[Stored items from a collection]
================================

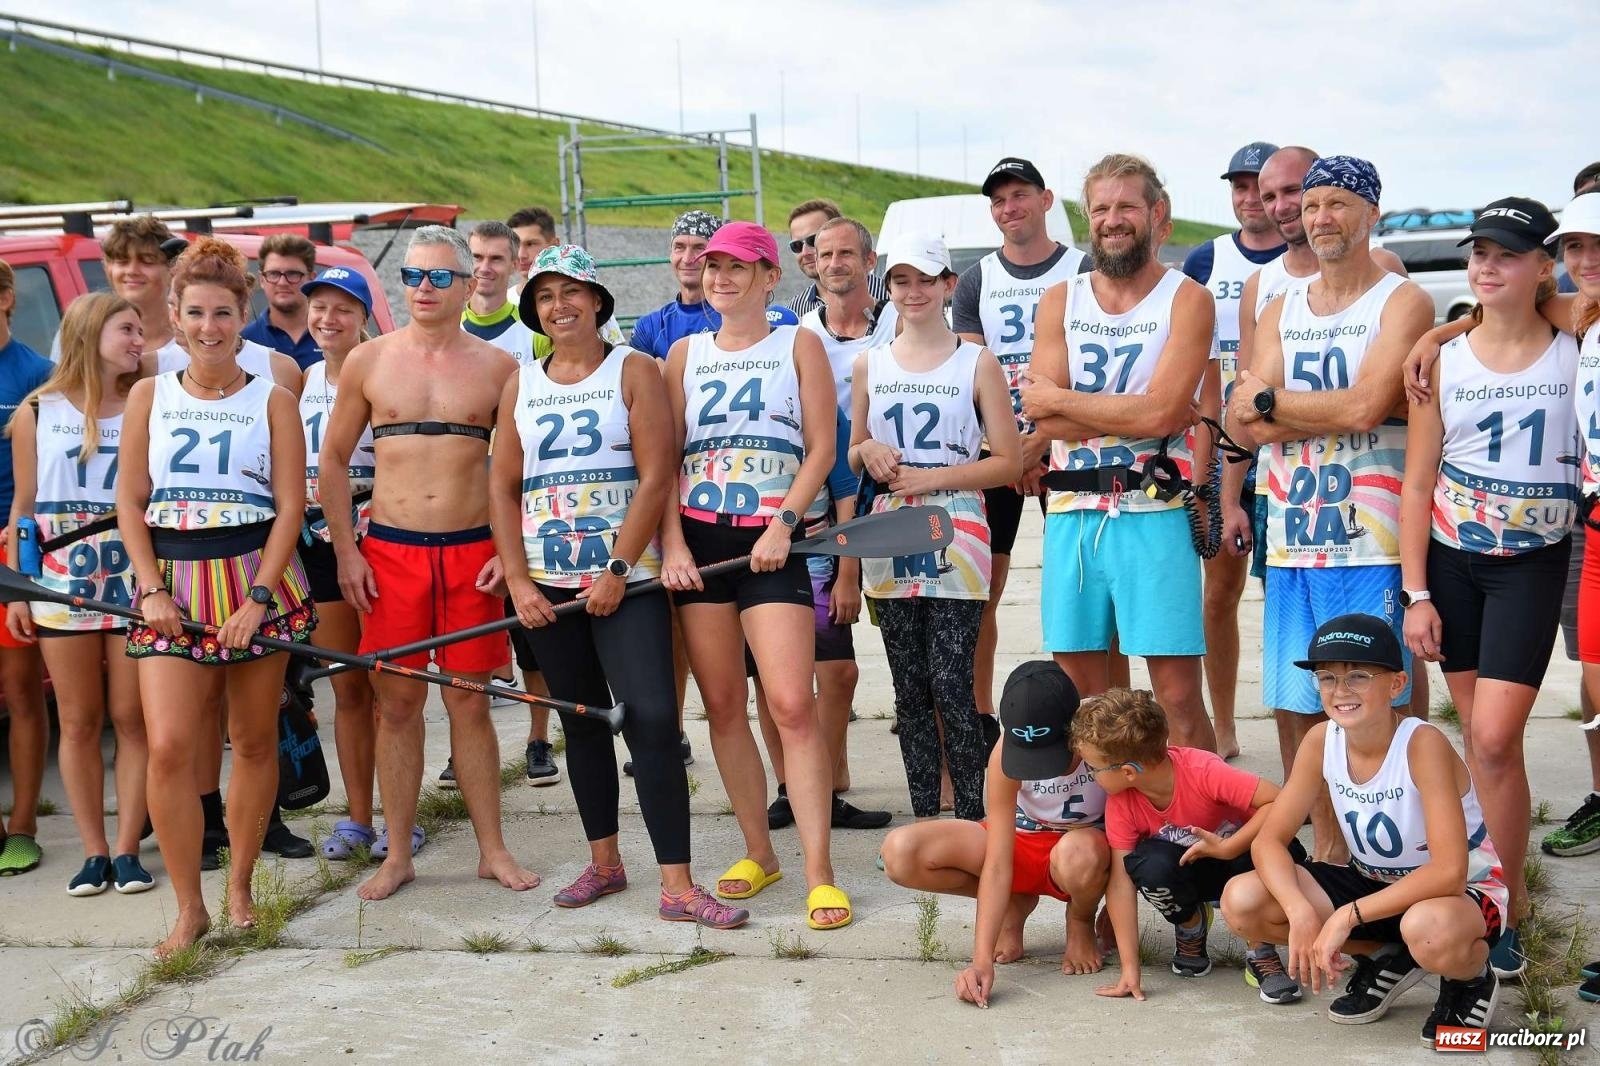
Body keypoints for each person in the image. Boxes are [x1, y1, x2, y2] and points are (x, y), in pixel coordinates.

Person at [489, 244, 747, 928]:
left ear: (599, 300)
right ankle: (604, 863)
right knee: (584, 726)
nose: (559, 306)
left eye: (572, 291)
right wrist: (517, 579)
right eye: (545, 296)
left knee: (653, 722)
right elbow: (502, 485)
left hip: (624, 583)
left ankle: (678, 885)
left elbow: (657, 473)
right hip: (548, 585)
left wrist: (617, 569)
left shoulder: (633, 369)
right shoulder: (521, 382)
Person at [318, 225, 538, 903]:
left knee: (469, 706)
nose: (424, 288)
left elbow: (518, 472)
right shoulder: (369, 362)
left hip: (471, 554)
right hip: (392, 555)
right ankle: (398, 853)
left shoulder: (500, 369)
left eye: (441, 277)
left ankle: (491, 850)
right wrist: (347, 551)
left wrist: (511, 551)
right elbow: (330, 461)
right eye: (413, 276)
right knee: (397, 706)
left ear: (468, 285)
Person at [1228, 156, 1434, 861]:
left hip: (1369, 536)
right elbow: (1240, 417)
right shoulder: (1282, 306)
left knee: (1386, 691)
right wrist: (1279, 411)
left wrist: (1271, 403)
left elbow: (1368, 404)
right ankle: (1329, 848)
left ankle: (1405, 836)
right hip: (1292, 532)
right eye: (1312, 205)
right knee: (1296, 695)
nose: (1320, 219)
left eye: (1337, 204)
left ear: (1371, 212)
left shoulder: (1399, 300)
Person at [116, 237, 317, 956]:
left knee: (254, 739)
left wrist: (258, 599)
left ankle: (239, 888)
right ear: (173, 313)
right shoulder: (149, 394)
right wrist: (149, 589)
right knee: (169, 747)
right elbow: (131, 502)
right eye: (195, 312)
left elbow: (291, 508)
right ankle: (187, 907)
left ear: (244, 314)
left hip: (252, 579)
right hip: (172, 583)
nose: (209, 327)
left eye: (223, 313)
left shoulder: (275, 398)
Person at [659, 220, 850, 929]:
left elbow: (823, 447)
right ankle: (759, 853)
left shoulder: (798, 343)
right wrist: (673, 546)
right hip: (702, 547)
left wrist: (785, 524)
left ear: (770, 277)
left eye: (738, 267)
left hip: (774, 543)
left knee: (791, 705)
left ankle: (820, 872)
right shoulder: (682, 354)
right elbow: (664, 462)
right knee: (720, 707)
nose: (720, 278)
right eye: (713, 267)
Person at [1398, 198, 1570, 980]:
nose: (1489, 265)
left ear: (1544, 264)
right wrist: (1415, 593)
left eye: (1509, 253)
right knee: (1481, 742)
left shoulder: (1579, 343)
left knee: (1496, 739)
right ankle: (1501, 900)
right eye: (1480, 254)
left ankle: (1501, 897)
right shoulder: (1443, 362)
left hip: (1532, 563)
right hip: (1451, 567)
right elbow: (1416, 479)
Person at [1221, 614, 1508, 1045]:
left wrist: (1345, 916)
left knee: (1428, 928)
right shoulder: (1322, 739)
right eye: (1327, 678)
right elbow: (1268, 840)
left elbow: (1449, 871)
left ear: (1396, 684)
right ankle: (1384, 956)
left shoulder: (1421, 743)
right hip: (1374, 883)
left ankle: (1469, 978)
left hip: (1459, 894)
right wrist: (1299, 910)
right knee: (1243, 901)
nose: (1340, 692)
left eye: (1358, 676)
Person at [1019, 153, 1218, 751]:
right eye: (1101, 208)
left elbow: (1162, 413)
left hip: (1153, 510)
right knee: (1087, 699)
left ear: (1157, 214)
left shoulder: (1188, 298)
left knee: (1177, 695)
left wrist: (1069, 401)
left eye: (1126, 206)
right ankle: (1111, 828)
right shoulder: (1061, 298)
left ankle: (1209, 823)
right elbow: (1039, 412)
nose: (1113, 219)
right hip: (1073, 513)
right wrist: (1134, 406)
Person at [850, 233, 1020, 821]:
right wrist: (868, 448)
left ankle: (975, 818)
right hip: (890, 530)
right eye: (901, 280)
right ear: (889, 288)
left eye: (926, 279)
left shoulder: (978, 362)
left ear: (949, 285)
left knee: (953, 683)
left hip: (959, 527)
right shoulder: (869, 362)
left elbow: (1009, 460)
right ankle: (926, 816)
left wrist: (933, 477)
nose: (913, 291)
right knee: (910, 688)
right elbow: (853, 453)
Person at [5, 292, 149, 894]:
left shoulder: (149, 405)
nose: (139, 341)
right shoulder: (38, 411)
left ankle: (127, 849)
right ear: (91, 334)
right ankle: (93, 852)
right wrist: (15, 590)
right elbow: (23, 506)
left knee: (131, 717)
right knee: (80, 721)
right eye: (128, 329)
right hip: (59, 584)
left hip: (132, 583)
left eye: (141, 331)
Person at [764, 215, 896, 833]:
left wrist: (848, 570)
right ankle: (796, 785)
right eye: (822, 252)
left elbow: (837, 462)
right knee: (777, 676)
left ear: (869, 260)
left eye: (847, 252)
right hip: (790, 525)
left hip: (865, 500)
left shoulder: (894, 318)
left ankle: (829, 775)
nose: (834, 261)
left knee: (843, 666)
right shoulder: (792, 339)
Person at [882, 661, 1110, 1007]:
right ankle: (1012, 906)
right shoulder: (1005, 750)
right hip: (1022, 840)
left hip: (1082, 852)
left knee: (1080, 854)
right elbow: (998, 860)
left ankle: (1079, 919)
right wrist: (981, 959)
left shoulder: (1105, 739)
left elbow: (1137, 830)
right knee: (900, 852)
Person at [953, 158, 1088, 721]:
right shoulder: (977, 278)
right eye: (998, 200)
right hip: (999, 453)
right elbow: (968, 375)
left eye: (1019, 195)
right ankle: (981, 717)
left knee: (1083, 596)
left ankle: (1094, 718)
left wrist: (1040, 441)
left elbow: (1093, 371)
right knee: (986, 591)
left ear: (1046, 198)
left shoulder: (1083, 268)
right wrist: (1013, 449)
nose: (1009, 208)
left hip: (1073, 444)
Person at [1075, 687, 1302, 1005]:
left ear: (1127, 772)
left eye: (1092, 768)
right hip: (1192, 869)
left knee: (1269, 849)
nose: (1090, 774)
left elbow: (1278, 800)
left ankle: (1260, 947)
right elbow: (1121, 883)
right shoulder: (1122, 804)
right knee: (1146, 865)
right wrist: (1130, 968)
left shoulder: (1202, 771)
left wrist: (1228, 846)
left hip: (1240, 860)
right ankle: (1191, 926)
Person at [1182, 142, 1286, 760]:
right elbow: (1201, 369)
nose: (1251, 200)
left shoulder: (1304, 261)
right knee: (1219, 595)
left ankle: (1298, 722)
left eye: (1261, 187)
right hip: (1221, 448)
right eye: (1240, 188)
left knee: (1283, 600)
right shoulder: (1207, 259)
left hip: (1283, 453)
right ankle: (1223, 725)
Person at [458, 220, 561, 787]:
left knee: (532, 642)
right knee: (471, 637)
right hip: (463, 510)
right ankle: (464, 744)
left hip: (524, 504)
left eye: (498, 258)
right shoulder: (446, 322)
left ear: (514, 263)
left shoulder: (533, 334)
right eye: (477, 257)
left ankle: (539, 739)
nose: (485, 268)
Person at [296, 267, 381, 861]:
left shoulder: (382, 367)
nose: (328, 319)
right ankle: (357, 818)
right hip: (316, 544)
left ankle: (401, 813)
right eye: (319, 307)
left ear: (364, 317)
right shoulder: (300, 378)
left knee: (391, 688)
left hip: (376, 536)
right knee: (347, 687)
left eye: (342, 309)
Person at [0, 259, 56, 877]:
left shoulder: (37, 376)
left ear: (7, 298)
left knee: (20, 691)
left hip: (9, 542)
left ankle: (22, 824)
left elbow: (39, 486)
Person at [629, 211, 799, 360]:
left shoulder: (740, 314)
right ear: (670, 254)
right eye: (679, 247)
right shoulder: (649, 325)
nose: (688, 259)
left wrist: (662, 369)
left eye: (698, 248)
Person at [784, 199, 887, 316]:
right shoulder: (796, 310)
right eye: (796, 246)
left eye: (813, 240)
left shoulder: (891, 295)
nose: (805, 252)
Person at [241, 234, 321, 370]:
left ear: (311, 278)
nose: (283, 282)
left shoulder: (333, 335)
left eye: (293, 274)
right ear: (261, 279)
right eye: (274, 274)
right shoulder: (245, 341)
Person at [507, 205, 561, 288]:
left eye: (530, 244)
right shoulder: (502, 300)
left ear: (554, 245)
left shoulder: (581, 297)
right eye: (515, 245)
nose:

================================

Problem
Above are the records; repeat their lines from the first through the line containing "left eye: (1509, 253)", and leave out each picture.

Answer to the problem
Body keypoints for each person in the image. Boxes are [x1, y1, x2, y2] and points are (x, y), in pixel coordinates.

Person at [489, 244, 747, 928]:
left ear: (599, 300)
right ankle: (604, 863)
right knee: (584, 726)
nose: (559, 306)
left eye: (572, 291)
right wrist: (517, 579)
right eye: (545, 296)
left knee: (653, 722)
right elbow: (502, 485)
left hip: (624, 583)
left ankle: (678, 885)
left elbow: (657, 473)
right hip: (548, 585)
left wrist: (617, 569)
left shoulder: (633, 369)
right shoulder: (521, 382)
Person at [318, 225, 538, 903]:
left knee: (469, 706)
nose: (424, 288)
left elbow: (518, 472)
right shoulder: (369, 362)
left hip: (471, 554)
right hip: (392, 555)
right ankle: (398, 853)
left shoulder: (500, 369)
left eye: (441, 277)
left ankle: (491, 850)
right wrist: (347, 551)
left wrist: (511, 551)
right elbow: (330, 461)
right eye: (413, 276)
right knee: (397, 706)
left ear: (468, 285)
Person at [1228, 156, 1434, 861]:
left hip: (1369, 536)
right elbow: (1240, 417)
right shoulder: (1282, 306)
left knee: (1386, 691)
right wrist: (1279, 411)
left wrist: (1271, 403)
left elbow: (1368, 404)
right ankle: (1329, 848)
left ankle: (1405, 836)
right hip: (1292, 532)
right eye: (1312, 205)
right knee: (1296, 695)
nose: (1320, 219)
left eye: (1337, 204)
left ear: (1371, 212)
left shoulder: (1399, 300)
Person at [116, 237, 317, 956]:
left knee: (254, 739)
left wrist: (258, 599)
left ankle: (239, 888)
right ear: (173, 313)
right shoulder: (149, 394)
right wrist: (149, 589)
right knee: (169, 747)
right elbow: (131, 502)
right eye: (195, 312)
left elbow: (291, 508)
right ankle: (187, 907)
left ear: (244, 314)
left hip: (252, 579)
right hip: (172, 583)
nose: (209, 327)
left eye: (223, 313)
left shoulder: (275, 398)
Person at [659, 220, 850, 929]:
left elbow: (823, 447)
right ankle: (759, 853)
left shoulder: (798, 343)
right wrist: (673, 546)
right hip: (702, 547)
left wrist: (785, 524)
left ear: (770, 277)
left eye: (738, 267)
left hip: (774, 543)
left knee: (791, 705)
left ankle: (820, 872)
right shoulder: (682, 354)
right elbow: (664, 462)
right knee: (720, 707)
nose: (720, 278)
right eye: (713, 267)
Person at [1398, 198, 1570, 980]:
nose: (1489, 265)
left ear: (1544, 264)
right wrist: (1415, 593)
left eye: (1509, 253)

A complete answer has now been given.